Featured by CBS News Boston during STEM Week in Massachusetts, Chen is being recognized for her creative approach to renewable energy using resources from the island where she grew up.
“I learned how to turn algae into biofuel in a $7 million lab at UC Berkeley, and that was throughout a summer program in my freshman year [of high school],” Chen said. “And I ended up creating biofuel in my kitchen with no lab.”
Without access to expensive equipment, Chen improvised. She used coconut ash to extract the chemicals she needed, turning a local resource into a key ingredient for innovation.
“I was able to extract potassium iodide from the coconuts and use that to separate the oils from the algal cell parts,” she said.
That creativity earned her national attention. Chen was named a National STEM Champion, joining students from around the country and its territories for their achievements in science, technology, engineering, and math. At Harvard, she’s found a new community of innovators including a fellow National STEM Champion, Rohan Bhosale at MIT, driven by a shared goal to “make the world a better place.”
“It’s a way to say thank you to my island,” said Chen. “American Samoa…it’s a small island in the South Pacific. It’s actually an American territory. We only have 50,000 people living there.”

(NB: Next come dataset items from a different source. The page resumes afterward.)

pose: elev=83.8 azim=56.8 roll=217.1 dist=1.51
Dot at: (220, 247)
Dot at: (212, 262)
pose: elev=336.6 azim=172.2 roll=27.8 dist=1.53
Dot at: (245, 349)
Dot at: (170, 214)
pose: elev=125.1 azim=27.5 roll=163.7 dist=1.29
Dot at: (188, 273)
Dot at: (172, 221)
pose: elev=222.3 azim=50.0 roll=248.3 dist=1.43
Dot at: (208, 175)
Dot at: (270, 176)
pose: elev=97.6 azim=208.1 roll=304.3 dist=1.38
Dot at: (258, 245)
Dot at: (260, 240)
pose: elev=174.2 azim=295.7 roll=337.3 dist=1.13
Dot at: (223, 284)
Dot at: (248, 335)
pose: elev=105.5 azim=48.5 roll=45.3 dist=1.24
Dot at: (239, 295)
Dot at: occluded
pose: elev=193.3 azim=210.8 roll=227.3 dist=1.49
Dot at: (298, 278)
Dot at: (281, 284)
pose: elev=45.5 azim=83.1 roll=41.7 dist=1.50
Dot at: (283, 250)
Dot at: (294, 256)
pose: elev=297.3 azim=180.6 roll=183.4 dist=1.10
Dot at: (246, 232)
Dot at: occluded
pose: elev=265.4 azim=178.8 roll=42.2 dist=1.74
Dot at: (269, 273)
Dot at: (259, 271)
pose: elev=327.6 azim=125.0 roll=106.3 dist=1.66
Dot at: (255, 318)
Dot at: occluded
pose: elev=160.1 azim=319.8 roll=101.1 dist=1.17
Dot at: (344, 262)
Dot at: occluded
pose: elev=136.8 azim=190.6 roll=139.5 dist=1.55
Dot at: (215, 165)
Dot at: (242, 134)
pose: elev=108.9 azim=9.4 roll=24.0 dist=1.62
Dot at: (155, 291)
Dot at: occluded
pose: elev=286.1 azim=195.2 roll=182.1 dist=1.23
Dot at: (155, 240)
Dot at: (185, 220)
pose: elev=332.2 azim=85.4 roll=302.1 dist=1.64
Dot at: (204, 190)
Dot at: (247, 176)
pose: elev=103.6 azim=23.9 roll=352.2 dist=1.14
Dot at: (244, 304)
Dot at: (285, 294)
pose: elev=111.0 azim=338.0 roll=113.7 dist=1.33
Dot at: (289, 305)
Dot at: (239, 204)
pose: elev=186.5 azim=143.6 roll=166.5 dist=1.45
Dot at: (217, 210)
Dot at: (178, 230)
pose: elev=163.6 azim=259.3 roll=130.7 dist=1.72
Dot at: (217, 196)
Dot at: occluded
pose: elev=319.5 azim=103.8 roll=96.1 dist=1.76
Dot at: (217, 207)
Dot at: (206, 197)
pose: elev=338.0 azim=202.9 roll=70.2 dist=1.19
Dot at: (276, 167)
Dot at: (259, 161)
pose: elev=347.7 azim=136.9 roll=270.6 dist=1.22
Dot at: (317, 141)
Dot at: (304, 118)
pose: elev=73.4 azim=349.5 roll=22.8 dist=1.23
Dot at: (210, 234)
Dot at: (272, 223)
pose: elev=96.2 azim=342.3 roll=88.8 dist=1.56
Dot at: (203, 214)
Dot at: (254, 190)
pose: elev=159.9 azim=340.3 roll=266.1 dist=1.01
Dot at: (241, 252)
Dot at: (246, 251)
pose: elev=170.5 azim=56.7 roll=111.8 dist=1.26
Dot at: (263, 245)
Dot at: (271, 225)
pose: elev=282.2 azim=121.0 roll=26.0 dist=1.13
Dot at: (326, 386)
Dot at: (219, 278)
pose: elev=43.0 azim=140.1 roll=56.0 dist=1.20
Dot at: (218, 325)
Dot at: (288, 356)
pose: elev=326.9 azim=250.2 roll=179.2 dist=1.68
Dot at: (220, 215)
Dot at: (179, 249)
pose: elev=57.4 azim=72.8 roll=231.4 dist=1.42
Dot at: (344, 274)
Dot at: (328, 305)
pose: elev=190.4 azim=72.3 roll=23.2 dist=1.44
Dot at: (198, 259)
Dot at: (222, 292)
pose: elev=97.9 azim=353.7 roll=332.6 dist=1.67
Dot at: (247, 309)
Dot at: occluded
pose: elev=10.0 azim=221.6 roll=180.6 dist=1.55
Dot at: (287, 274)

Growing up there, she saw how rising sea levels and coral bleaching were changing her world.
“Finding another renewable energy source can help fight climate change,” she said. “I think it’s a way to say thank you to my island.”
Now studying environmental engineering and economics, Chen hopes to scale her biofuel project and one day launch her own company focused on algae-based renewable energy.
“Science, it’s a very complex word because it can be used in very good ways. And to me, it’s about using real-world data to make an impact,” she said.